Start of Document text

It appears that the core freight transportation markets serving global trade have entered a new phase as the COVID-19 crisis eases. The imbalance between supply and demand has altered but new structural issues are emerging that may make any calculation of medium-term rates difficult.
The changes are best seen in airfreight. For several weeks airfreight-rates have gradually been cooling, with panic over PPE gradually lessening and its shipment providing less support for what had for a time become a dysfunctional market. Judging by the data available, rates on major routes are falling back by around 10-20% from the highs seen in mid-April. Additional capacity is beginning to seep onto the market above and beyond the ‘passenger conversions’ seen in early April. There are now moves in areas such as South East Asia, North Asia and the Middle East to re-introduce passenger flights. If this is sustained, belly-freight will re-enter the market and load factors may fall. If freight demand returns in parallel to increases in capacity the situation may be volatile but rates may not weaken too badly. However, it is nearly impossible to make any prediction about demand in a market characterised by many national economies in severe recessions.
What is clear is that there is a lot of demand to make up. IATA’s latest numbers show that year-on-year volumes in April measured in terms of ‘actual cargo tonne-kilometres’ were 42% lower than in the same period last year.

End of Document text
Start of Source material

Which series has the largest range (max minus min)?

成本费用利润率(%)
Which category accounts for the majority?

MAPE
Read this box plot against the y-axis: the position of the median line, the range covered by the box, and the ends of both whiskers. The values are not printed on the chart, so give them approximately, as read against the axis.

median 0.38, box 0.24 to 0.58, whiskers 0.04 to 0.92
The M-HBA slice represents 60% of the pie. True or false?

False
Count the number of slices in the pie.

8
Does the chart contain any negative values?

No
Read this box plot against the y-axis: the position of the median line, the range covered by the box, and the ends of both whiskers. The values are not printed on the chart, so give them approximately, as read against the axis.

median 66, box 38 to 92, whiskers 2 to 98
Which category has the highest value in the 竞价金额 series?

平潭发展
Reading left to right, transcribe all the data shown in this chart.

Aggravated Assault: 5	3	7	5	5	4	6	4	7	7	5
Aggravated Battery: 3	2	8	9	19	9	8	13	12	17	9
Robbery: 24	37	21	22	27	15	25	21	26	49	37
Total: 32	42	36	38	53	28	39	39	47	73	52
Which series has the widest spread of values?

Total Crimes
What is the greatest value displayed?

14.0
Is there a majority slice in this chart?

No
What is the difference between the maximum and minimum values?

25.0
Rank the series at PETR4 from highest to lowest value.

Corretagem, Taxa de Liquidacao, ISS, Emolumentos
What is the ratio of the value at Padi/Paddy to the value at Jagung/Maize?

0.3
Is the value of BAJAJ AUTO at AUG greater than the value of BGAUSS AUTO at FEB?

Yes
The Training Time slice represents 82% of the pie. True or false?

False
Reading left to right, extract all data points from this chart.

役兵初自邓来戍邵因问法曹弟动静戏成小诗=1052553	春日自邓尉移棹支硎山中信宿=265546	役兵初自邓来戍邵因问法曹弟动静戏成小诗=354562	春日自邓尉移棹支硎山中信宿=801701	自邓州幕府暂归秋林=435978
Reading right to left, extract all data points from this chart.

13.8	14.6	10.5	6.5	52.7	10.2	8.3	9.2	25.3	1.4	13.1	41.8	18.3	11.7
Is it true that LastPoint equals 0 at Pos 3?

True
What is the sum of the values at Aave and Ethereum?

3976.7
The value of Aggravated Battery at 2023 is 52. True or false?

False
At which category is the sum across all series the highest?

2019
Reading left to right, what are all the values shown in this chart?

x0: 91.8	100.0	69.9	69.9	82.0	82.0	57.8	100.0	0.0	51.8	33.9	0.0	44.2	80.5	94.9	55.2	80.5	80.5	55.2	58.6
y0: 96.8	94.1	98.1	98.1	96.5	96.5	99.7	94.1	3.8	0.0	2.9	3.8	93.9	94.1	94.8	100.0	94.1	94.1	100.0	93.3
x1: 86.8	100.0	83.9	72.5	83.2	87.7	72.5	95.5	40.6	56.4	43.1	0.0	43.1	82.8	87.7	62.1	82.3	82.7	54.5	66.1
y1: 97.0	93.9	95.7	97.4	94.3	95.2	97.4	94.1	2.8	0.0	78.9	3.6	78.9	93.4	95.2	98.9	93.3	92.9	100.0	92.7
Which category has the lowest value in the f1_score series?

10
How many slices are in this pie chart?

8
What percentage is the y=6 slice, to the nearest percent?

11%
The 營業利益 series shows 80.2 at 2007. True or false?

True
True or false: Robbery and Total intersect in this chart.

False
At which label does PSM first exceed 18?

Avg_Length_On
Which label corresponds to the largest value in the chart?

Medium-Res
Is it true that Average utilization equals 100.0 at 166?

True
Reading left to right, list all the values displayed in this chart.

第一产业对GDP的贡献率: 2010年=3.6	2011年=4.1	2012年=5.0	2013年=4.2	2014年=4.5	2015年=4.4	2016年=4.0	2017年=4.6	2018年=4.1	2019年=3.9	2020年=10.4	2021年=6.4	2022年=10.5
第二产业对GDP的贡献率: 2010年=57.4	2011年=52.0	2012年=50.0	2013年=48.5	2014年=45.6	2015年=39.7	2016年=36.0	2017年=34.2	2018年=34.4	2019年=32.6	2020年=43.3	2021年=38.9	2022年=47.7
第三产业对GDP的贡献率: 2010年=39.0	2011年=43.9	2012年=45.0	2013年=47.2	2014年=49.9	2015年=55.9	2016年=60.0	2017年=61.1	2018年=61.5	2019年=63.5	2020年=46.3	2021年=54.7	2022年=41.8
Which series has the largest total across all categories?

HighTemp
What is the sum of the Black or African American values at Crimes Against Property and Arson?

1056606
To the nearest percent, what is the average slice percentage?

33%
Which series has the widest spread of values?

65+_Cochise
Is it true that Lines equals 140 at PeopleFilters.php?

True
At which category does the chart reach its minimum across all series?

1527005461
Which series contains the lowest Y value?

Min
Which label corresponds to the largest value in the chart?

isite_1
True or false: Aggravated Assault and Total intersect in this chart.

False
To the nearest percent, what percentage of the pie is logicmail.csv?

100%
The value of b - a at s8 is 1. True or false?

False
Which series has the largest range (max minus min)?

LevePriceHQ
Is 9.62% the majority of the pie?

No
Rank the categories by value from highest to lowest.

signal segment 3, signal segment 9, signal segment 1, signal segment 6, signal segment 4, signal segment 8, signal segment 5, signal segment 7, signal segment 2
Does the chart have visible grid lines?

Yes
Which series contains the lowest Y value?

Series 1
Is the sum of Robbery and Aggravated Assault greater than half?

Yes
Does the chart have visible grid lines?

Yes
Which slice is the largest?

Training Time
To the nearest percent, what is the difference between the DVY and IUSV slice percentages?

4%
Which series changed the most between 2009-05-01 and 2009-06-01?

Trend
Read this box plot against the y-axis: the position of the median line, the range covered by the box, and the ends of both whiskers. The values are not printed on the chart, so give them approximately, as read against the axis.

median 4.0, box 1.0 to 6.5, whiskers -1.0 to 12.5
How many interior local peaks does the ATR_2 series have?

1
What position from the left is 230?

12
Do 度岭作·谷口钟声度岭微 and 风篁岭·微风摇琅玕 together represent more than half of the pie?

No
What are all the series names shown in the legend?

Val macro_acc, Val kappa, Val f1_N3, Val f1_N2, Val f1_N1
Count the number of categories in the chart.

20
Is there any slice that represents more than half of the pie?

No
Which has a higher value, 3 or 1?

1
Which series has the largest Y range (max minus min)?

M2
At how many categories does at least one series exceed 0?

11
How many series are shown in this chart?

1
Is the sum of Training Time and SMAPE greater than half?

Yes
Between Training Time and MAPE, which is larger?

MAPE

End of Source material

Task directions:
Write the next part of the article on post-COVID freight transportation markets, starting after its closing sentence on IATA's April cargo volumes.

Result for this task:
In parallel, a conflict has arisen between the US and China over access by American airlines to Chinese airspace. The authorities in Beijing had banned American airlines from resuming services to China from mid-June, something which elicited a threat from the US government to ban Chinese airlines from flying to American Cities. The Chinese now seem to have changed their policy and US carrier’s flights may resume, if at a minimal level. Whilst much of this is political positioning within Chinese-American relations, it highlights that market structures may well be quite different in the near future. Such policies, combined with the likely level of airline restructuring, suggest that service patterns and intensity are unlikely to return to what they were.
Therefore, just looking at historical trends on supply and demand may not be adequate for shippers looking at how to understand what the prospects for transport costs may be.